Maçka’da ayrıca Hacavera İspela, Hordokop Livera isimli köylerde yakın zamana kadar harap durumda olsa bile kilise bulunduğunu günümüzün orta yaşlı nüfusu hatırlar. Hordokop köyünden göç edenler Yunanistan’nın Kavala şehrinde Hortokopi Köyü’nü kurduklarını, nerdeyse her yıl kendi köylerini ve Maçka’yı ziyaret ettiklerini ve hatta yöre ağzı ile bir miktar Türkçe öğrendiklerine şahit olmak ziyadesiyle keyiflidir. Ayrıca Livera Köyü’nün Rhodopolis Piskoposluk merkezi için ne kadar kıymetli olduğu, kiliseleri ve okulunu da belirtmeden geçmemek gerekir. Hala daha bu yapılara ilgi duyarsanız mucizevi bir şekilde ayakta kalan İspela/Spelia’nın Mindandoz/Mintantoz mahallesindeki kiliseye gidin. Kesme taştan yapılan kilise ana sahınlığı, yan nefleri, kasnaklı kubbesi ve bir zamanlar bakmaya kıyılamayacak güzellikte olduğu söylenen fresk kalıntıları görülmeye değerdir. Giriş kapışı üzerindeki taş oyması ejderha şeklindeki motifler hem harikadır ve hem de nasıl hala orda kaldığı şaşırtıcıdır.

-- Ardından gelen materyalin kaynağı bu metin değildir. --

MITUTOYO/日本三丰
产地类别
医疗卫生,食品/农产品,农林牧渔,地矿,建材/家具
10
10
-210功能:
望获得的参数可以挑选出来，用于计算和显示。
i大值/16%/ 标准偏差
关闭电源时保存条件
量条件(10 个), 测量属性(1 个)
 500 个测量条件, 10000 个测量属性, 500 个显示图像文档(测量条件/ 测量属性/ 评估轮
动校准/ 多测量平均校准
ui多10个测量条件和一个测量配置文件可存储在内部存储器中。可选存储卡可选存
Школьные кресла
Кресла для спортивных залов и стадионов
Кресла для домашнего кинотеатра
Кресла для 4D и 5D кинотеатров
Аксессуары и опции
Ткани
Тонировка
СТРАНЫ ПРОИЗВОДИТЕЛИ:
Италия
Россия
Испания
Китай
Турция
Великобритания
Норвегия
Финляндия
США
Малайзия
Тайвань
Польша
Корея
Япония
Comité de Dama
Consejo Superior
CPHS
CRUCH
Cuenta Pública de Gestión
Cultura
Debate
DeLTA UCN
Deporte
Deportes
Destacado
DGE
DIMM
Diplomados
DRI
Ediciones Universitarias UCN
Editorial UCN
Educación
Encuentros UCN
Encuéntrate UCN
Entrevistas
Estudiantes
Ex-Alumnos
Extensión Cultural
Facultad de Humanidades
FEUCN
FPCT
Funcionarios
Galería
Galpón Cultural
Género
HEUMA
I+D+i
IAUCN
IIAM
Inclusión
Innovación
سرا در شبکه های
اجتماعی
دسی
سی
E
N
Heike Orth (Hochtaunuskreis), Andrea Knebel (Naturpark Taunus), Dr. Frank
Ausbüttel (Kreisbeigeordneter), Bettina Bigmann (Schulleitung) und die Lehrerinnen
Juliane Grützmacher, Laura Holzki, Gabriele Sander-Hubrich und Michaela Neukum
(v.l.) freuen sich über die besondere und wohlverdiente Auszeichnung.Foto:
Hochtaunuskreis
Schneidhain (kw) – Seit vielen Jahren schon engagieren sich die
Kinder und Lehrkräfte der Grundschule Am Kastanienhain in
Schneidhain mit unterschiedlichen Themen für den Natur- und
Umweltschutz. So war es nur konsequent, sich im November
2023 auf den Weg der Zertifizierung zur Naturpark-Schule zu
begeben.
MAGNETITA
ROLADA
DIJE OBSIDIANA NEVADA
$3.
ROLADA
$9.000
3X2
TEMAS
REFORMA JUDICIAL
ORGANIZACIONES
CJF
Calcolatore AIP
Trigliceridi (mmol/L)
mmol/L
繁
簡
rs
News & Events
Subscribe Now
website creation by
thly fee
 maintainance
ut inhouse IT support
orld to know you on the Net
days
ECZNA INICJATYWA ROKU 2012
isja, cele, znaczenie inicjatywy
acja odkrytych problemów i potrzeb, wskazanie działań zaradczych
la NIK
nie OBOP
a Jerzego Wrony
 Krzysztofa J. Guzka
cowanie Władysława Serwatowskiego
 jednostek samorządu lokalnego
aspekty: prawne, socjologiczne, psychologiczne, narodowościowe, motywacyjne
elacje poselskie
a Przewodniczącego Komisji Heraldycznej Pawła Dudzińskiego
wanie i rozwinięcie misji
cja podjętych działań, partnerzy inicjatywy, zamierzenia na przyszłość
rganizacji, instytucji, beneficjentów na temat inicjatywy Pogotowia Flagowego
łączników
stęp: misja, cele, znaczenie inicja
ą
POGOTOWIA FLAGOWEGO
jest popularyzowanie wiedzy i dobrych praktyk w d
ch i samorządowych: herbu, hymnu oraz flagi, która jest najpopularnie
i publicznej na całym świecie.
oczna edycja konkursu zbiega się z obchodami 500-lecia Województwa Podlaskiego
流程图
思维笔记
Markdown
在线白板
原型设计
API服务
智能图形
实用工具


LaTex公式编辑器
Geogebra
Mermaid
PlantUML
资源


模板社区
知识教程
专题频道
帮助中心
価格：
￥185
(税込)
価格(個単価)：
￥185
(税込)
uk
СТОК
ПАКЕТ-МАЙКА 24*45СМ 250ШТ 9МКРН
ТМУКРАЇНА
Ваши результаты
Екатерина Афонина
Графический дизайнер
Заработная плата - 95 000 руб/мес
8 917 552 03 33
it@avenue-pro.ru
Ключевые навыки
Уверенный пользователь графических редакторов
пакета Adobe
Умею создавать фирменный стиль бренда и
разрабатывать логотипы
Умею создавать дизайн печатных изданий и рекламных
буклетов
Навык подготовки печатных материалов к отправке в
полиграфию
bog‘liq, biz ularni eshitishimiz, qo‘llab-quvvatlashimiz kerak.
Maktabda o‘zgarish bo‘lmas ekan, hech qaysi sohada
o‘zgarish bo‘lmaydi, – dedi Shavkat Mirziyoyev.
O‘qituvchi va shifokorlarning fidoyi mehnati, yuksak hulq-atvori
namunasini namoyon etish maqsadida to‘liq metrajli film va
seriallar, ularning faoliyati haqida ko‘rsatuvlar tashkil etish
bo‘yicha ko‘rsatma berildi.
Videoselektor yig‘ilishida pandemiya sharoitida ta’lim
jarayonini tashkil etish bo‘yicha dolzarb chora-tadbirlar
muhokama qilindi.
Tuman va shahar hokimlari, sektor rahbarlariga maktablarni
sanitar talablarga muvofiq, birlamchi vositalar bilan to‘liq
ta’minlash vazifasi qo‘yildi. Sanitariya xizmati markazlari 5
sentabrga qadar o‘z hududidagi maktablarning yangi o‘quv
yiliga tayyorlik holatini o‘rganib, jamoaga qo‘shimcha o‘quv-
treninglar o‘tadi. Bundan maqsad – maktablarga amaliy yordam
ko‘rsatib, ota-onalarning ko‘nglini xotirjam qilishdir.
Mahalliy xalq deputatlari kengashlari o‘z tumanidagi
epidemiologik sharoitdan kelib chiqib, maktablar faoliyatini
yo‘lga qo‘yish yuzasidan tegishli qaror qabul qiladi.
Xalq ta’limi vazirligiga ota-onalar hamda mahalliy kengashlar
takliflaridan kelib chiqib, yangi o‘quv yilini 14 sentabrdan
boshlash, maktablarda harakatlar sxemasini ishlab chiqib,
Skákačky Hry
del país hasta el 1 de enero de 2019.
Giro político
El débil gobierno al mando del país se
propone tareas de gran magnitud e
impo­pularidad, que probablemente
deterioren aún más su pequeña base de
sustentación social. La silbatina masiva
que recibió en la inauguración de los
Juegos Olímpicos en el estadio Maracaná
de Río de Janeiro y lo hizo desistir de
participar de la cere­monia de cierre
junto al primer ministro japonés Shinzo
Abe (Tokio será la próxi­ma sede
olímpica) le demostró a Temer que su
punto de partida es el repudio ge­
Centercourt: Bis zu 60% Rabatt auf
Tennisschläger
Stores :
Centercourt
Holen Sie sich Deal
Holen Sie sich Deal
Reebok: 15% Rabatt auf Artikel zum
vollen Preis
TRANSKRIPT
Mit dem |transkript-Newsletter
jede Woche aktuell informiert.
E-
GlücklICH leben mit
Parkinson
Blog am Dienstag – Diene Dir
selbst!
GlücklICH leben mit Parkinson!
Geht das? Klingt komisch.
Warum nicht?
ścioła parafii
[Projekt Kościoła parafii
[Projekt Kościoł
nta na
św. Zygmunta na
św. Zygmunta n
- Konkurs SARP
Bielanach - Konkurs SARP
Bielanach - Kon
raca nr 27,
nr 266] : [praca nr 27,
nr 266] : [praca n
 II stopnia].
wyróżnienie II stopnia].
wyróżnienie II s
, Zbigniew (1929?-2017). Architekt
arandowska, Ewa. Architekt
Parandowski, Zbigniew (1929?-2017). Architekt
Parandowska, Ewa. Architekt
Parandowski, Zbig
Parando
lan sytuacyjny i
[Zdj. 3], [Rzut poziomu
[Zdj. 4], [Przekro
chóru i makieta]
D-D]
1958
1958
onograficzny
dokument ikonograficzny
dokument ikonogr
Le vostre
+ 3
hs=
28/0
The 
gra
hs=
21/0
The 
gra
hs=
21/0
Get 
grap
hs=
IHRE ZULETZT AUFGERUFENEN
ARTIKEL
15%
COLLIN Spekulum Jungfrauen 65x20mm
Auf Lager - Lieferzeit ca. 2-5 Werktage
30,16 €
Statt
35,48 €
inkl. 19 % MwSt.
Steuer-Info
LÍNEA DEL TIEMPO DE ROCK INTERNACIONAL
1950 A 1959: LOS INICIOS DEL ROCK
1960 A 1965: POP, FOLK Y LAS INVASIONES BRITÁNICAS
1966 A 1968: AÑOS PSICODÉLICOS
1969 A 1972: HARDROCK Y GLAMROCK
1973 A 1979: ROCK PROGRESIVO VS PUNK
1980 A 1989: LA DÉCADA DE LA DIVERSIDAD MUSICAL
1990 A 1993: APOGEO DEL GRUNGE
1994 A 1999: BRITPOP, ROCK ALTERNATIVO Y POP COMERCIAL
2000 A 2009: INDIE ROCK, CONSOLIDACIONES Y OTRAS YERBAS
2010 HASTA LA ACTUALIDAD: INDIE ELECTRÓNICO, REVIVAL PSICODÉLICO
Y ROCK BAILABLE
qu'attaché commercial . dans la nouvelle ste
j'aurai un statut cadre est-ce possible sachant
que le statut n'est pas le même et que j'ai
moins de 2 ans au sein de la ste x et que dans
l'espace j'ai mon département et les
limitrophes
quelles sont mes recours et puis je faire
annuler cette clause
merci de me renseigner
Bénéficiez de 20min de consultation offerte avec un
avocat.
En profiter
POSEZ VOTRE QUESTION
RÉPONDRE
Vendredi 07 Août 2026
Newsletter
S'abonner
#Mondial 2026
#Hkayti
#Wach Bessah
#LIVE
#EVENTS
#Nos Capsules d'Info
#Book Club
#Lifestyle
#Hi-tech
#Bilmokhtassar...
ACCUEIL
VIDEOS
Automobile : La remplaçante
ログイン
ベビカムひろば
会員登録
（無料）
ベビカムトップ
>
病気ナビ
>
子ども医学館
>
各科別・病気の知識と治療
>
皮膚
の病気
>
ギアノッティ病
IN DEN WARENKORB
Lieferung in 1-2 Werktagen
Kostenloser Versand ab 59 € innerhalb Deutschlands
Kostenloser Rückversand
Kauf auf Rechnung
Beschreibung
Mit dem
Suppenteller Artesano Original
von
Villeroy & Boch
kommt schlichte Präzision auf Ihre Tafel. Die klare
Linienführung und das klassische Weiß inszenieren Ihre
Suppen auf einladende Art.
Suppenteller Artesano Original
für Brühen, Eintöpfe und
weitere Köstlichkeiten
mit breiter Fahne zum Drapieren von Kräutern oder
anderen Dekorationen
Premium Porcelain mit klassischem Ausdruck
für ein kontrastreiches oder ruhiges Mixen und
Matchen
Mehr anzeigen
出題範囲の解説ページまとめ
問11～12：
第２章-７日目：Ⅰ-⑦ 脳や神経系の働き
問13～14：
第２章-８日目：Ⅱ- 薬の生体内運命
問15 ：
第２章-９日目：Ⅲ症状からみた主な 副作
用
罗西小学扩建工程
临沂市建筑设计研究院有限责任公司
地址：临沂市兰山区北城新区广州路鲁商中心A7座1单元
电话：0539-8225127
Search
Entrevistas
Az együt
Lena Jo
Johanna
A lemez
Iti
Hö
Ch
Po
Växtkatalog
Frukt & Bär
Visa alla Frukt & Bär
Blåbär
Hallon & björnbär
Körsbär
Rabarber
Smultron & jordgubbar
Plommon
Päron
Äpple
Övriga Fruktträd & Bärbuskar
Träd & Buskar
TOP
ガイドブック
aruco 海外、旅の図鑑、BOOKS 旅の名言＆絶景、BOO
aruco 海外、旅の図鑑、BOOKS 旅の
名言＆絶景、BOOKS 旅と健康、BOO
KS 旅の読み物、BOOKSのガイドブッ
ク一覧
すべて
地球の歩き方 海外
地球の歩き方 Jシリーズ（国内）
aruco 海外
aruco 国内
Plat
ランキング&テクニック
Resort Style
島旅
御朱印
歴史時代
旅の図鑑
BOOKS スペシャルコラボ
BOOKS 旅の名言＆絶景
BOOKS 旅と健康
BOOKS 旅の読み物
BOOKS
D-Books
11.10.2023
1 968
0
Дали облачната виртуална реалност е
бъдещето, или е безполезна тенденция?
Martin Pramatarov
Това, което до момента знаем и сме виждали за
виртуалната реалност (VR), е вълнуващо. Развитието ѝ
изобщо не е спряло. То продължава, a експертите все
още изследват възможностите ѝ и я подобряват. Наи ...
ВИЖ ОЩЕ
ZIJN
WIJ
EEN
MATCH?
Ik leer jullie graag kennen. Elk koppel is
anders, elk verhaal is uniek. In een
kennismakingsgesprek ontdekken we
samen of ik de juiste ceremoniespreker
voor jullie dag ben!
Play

Bu güzelim yapıları tükenmeden görmek isterseniz tırmanmak için yerel halktan sığırlarını gezdiren, fasülyesini kontrol eden köylülere nereden gitmeniz gerektiğini sorun mutlaka. Meraklı gözlerle size bakarlar, ayağınızdaki pabuça kadar süzerler sizi ama cana yakın davranırlar. Eğer rehbersiz tırmanıyorsanız nerden gideceğinizi yalnızca onlar bilirler. Ayrıca bu manastırlara tırmanırken tahribat gücü yüksek canlılar çekilince yaban hayatının ve bitki örtüsünün kendisini nasıl da tamir ettiğine de şahitlik edersiniz. Zararsız ve çelimsiz yılanları dikkate almanıza gerek yoktur. Rastlayacağınız ayı dışkısı ve domuz izi ise sizi korkutmasın, kendileri çoğunlukla gececidirler.

15 Ağustos Sümela Manastırı ayin günüdür, Allah kabul etsin!